What the task asks: If a line below contains the string "begin", copy it out.

Data supplied:

■ ■ ■ ■ ■ ■ ■

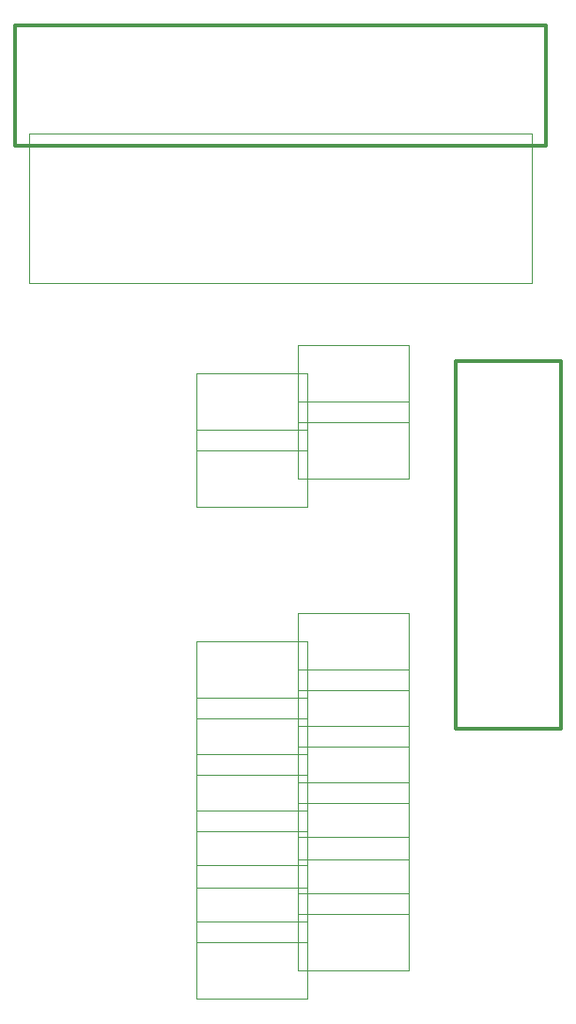
<source format=gbr>
G04 DesignSpark PCB Gerber Version 10.0 Build 5299*
%FSLAX35Y35*%
%MOIN*%
%ADD85C,0.00394*%
%ADD127C,0.01200*%
X0Y0D02*
D02*
D85*
X54163Y332293D02*
X232470D01*
Y279458D01*
X54163D01*
Y332293D01*
X113415Y53130D02*
X152785D01*
Y25570D01*
X113415D01*
Y53130D01*
Y73130D02*
X152785D01*
Y45570D01*
X113415D01*
Y73130D01*
Y92520D02*
X152785D01*
Y64961D01*
X113415D01*
Y92520D01*
Y112520D02*
X152785D01*
Y84961D01*
X113415D01*
Y112520D01*
Y132520D02*
X152785D01*
Y104961D01*
X113415D01*
Y132520D01*
Y152520D02*
X152785D01*
Y124961D01*
X113415D01*
Y152520D01*
Y227496D02*
X152785D01*
Y199937D01*
X113415D01*
Y227496D01*
Y247496D02*
X152785D01*
Y219937D01*
X113415D01*
Y247496D01*
X149665Y63130D02*
X189035D01*
Y35570D01*
X149665D01*
Y63130D01*
Y83130D02*
X189035D01*
Y55570D01*
X149665D01*
Y83130D01*
Y102520D02*
X189035D01*
Y74961D01*
X149665D01*
Y102520D01*
Y122520D02*
X189035D01*
Y94961D01*
X149665D01*
Y122520D01*
Y142520D02*
X189035D01*
Y114961D01*
X149665D01*
Y142520D01*
Y162520D02*
X189035D01*
Y134961D01*
X149665D01*
Y162520D01*
Y237496D02*
X189035D01*
Y209937D01*
X149665D01*
Y237496D01*
Y257496D02*
X189035D01*
Y229937D01*
X149665D01*
Y257496D01*
D02*
D127*
X49350Y328100D02*
X237539D01*
Y370620D01*
X49350D01*
Y328100D01*
X242969Y251830D02*
Y121246D01*
X205568D01*
Y251830D01*
X242969D01*
X0Y0D02*
M02*

</source>
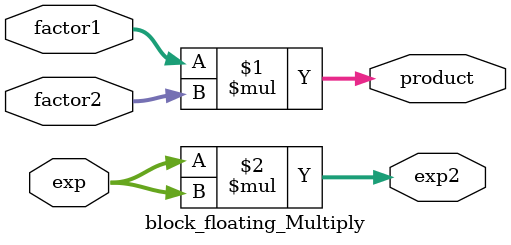
<source format=v>
`timescale 1ns / 1ps


module block_floating_Multiply
#(parameter FractionSize = 11, ExpSize = 5)
(
    input [FractionSize-1:0] factor1, factor2,
    input [ExpSize-1:0] exp,
    output [FractionSize-1:0] product,
    output [ExpSize-1:0] exp2
    );
    assign product = factor1 * factor2;
    assign exp2 = exp * exp;
endmodule

</source>
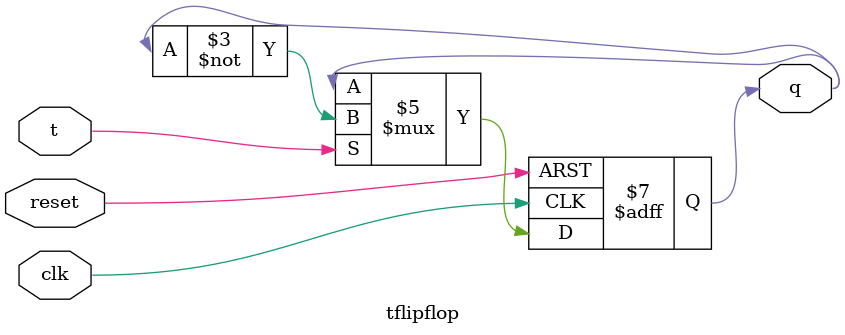
<source format=v>
module tflipflop(q,t,clk,reset);
    input t,clk,reset;
    output reg q;

    always @ (posedge clk or posedge reset) begin
        if(reset) begin
            q<=0;
        end else begin
            if(t==1) q<=~q;
            else q<=q;
        end
    end
endmodule
</source>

■ ■ ■ ■ ■ ■ ■

Output for this exercise:
    always @ (posedge clk or posedge reset) begin
        if(reset) begin
        end else begin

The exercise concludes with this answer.